– Великое дело – осязание, не правда ли?
– О да! Оно помогает слуху, а иногда и заменяет его!
Бах не совсем согласен с этим.
Во время работы он почти забывает о своей слепоте.
К обеду приходит Юлиана, веселая, как всегда.
– Из всей нашей семьи мне одной чужда музыка, – говорит она, – нет на мне этого благословения.
– Может быть, это скорее проклятие, дитя мое?
– Ты хочешь сказать: «Не завидуй нам, музыкантам,– счастье так обременительно!»
– Стало быть, ты считаешь меня счастливым?
– А ты сам как думаешь?
Вечером, после долгого забытья, он приходит в себя, и ему кажется, что он смутно различает предметы. Но это только свет лампы, которую внесла Магдалина.
– Представь, я не помню, куда девались несколько часов после обеда, я потерял их.
– Ты заснул, – неуверенно отвечает Анна-Магдалина,– мы не хотели мешать тебе.
– Бедная подруга! Нелегко тебе пришлось!
– Ну и что же?
– Значит, ты не была счастлива!
– Что же тогда счастье?
Она подходит к клавесину и начинает тихо наигрывать. Он слушает, потом говорит:
– Он неизбежен, этот вечный мрак!
– Ты говоришь о своем состоянии? – спрашивает она почти спокойно.
– Добрая душа! Ты не произносишь слово «слепота». Нет, я говорю о другом мраке. О мраке забвения, который покроет мое имя.
– Ты первый раз говоришь об этом, – со страхом замечает она.
– Я надеюсь, что Христоф сохранит мои записи,– говорит он немного погодя.

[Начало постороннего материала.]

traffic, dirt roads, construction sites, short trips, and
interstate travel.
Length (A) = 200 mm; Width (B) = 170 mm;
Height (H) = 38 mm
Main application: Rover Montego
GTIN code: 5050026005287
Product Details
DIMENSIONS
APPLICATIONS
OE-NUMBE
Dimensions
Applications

Он больше надеется на Альтниколя, чем на родных сыновей.
– Если хочешь, спой мне «Лейтесь слезы»…
Это ария из «Страстей по Матфею». Они были задуманы более двадцати лет назад…
Тайная вечеря. Ночь длится среди друзей, которых считаешь близкими. Но утро недалеко. И, прежде чем трижды пропоет петух, лучший друг предаст друга…
А потом шествие на казнь среди враждебной толпы.
Слышатся восклицания, ропот, гомон. Одних увлекало любопытство, других сострадание, третьих злорадство, ненависть За что? Почему вы преследуете меня? Что я вам сделал?
Анна-Магдалина останавливается.
– Что с тобой, друг мой?
– Нет, продолжай, я вспоминаю.
… И только дети ясны, как день. Но и они притихли, должно быть, догадались, что происходит.
Будь благословенна музыка, позволяющая выразить разноречивые чувства многих!
…Было уже темно, когда в дом постучались. Убирая со стола посуду, мать сказала:
– Кажется, за тобой пришли.
Иоганн-Себастьян подбежал к двери и широко распахнул ее. Но за дверью никого не было. Только снежинки реяли в воздухе да чернело вдали здание ратуши.
Но длинный Линдеман был озорник: он спрятался за стену дома.
– Ты думаешь, я не слышу, что ты тут? – спросил Иоганн-Себастьян, обнаружив приятеля. – Стоишь смеешься!
– Уж не знаю, как ты услыхал это, – ответил Линдеман, выступая вперед: – я смеялся про себя. Однако уже пора. Восьмой час.
Неподалеку в переулке ждала ватага мальчиков. Самым маленьким из них был Иоганн-Себастьян: ему только недавно исполнилось десять лет. Линдеману – самому старшему – было четырнадцать, и у него уже ломался голос. Но он еще пел в церкви и даже был назначен старостой хора малолетних певчих.
Себастьяну было весело. Пение всегда доставляло ему удовольствие, где бы ни приходилось петь: в церкви или прямо на улице.
– С кого же мы начнем? – спросил один из мальчиков.